SCP-6000-A: それができたらいいのだが。お前にそれを説明するというのは… お前は物語の登場人物に怒りを覚えても、本に向かって叫んだりはすまい。お前にできることはないのだ。お前は演じ終わるのを見届ける必要がある。
ムース: つまり、これはあなたにとってエンターテインメントだと?
SCP-6000-A: いや。物語は常にエンターテインメントとは限らない。私が「蛇」とともに知識を探し求めていたときは、知識こそが私に与えられるものだった。物語の形をしたな。あらゆる知識、それが記憶するあらゆる物語。GOCの物語。アダムの物語。お前の物語。
ムース: でしたらそれがどのように終わるのか教えてください。そうすれば、私があれを止めるために可能なあらゆる手を尽くしたかわかりますから。
SCP-6000-A: お前はすでに知っている、ムース。拒んだところで何も変わりはしないのだ。私はそのことを幼い少女だったころに学び、そしてお前は今そのことを知った。終わりを選ぶことはできない。決められるのはそれをどう受け止めるかだけだ。
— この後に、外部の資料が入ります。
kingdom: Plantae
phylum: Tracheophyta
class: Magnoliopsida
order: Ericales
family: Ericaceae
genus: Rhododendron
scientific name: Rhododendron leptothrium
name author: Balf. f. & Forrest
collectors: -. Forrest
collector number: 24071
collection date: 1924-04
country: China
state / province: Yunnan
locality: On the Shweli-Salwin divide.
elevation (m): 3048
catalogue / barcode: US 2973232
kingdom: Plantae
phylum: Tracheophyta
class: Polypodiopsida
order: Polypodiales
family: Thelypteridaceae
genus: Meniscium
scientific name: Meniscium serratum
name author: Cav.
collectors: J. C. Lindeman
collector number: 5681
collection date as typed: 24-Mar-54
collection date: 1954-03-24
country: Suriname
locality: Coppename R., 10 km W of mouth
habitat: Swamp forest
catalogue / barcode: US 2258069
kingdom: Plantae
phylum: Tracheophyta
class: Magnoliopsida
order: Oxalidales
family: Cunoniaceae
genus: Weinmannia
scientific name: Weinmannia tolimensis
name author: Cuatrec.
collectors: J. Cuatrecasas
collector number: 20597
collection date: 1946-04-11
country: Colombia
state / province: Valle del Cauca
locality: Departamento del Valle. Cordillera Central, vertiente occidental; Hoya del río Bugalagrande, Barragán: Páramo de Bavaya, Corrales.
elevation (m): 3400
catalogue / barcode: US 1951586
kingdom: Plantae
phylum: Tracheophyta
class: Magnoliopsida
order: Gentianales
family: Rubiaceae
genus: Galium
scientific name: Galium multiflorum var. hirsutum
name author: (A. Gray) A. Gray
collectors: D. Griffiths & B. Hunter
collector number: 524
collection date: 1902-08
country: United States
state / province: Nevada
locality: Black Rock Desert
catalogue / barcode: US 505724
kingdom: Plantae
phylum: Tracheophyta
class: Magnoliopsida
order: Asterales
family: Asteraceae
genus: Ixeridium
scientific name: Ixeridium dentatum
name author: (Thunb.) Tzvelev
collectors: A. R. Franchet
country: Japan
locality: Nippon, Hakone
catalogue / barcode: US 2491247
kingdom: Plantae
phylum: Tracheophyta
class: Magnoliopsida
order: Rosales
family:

ムース: つまり、少女というのはあなたのことだったのですね。
SCP-6000-A: ああ。私でさえ今気づいたがな。記憶が戻ってきた。私は自らの物語の終わりが知りたくてあの魔方陣へ入った。そしてこの世界の物語がどのように幕を閉じるのかを知った。幸運なことに、それは同じことだったが。
ムース: 物語などありはしません。
SCP-6000-A: 存在するものすべてが物語だ。この物語は一室に腰を下ろし語り合う2人の人間が、跡形もなく消えて終わりを迎える。
ムース: それは深刻ですね。
SCP-6000-A: ある意味では、お前は光栄に思うべきなのだ。
ムース: なぜ私が?
SCP-6000-A: お前は自分の望んだように図書館を去った。そしてお前は誰にも認めようとしないだろうが、顔に書いてあるぞ - また図書館に戻りたいのだろう。
ムース: 冗談じゃありません。あそこは驚くべき場所ですが、誰もがそれを楽園であるかのように語ります。私が図書館を騙すよりずっと前に私の方が騙されていました。
SCP-6000-A: 恨んでも何の意味もないぞ。
ムース: その通りです。私にはやるべきことがありますので。まったくもってくだらない。
«記録終了»
補遺6000.8
進行中の収容試行
ヴェール・プロトコルの未曽有の失敗、およびそれに続くNx-001の反応に鑑みアマゾン盆地全域が隔離され、プロジェクト・フュージレイドの下財団とGOCの管理下に置かれました。SCP-6000は現在13キロメートルに及び、成長率も増加しています。
この時点で、BM-クラス"壊された虚構"シナリオが起草されました。